Friday 2 October 2009, 5:23 PM
Wales to adopt mobile average-speed cameras
The cameras, which use automatic numberplate recognition (ANPR) to gauge the average speed of a car between two points, will initially be mobile.
In May, the Association of Chief Police Officers (ACPO) admitted that police in the UK were swamped by the amount of data they were collecting.
Comments on this post
Oh the joys of motoring! Give us some faster roads as well please....It's really all take take take.....
What a wonderful thing to hack into!
So if the same license plate appears on two cameras faster than they should, i.e. the driver has for certain exceeded the speed limit between those two points, does he get a speeding ticket? (How do you deal with the Tardis?)
You could sell information on the general where-abouts of certain philandering spouses.
Keep an eye on the coppers.
Find out where your neighbors actually go to work.
Watch for armoured cars and determine the route timings.
Locate cars worth stealing, especially when they go by the same cameras day after day, like on the way to or from work. Offer them for sale and then when a "client" makes a down payment, steal it and prep it for delivery. Call it a "moving used car lot" with constant inventory turnover.
Same thing goes for chop-shop operations. (Stolen car parts.)
You're an advertising flack. Instant demographic data. Next they'll be putting bluetooth transmitters on poles selling you what they think you'll buy based on your model of car. How'd you like a targeted advert right in your bluetoothed ear?
Then the government will get into the act. Just think, you're a politician now wanting to jack up taxes. Set up some cameras to find the best revenue generating future toll-roads. The model of cars prevalent during rush hours will tell you how much you can jack the tax up.

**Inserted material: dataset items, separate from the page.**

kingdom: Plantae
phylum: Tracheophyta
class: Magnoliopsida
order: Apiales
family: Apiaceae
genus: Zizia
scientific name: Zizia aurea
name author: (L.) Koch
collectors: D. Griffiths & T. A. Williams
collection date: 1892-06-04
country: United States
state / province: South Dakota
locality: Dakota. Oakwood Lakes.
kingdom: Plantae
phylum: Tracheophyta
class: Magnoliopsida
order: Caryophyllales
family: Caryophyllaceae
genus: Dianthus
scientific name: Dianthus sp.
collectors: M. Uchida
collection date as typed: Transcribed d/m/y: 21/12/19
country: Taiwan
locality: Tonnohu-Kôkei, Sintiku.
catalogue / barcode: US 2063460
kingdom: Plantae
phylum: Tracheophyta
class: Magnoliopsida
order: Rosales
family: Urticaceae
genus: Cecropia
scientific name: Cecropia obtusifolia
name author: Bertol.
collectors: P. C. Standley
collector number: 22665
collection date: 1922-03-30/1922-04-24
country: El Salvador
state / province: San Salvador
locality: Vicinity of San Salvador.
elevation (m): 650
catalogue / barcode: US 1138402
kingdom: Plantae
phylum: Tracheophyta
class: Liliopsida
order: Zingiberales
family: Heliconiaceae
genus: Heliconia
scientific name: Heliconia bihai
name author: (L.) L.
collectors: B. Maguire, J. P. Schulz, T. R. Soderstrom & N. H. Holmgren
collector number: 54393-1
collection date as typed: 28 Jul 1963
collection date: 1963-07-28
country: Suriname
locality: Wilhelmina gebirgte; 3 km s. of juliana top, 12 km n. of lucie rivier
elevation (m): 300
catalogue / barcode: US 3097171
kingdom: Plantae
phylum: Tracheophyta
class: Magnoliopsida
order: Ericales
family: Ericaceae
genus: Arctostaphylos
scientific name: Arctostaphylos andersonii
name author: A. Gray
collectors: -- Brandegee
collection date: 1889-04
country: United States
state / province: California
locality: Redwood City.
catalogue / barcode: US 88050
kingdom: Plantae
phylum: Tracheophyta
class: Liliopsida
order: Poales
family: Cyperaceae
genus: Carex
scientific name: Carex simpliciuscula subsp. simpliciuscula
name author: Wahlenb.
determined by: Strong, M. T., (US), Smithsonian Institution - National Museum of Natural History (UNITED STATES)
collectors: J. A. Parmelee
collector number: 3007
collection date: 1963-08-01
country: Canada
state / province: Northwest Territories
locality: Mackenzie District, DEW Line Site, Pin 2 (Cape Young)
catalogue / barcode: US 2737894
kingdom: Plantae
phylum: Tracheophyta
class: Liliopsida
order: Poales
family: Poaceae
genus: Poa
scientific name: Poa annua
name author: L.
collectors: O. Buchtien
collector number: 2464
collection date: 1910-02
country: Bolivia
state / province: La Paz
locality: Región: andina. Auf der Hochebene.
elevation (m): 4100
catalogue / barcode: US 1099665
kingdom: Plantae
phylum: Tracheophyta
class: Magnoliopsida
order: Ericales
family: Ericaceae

Somebody will figure out how to tie it in with Google Earth and Maps and generate a tracking application that's totally "passive". Passive meaning the target of the tracking action doesn't get pinged by a transmitter or a phone call. If they know where you are, they can use the municipal surveillance cameras to keep an eye on you as you get out of your car and walk to the office. Of course if they know your name from the license plates, they can look up your ID and your cell phone number and track you that way as well through the cell sites and the GPS in your phone.
Too paranoid? I don't think so.
No not too paranoid at all. Before long we'll be handing over our UK roads to the banks and they'll be running the tolls. Imagine the joy.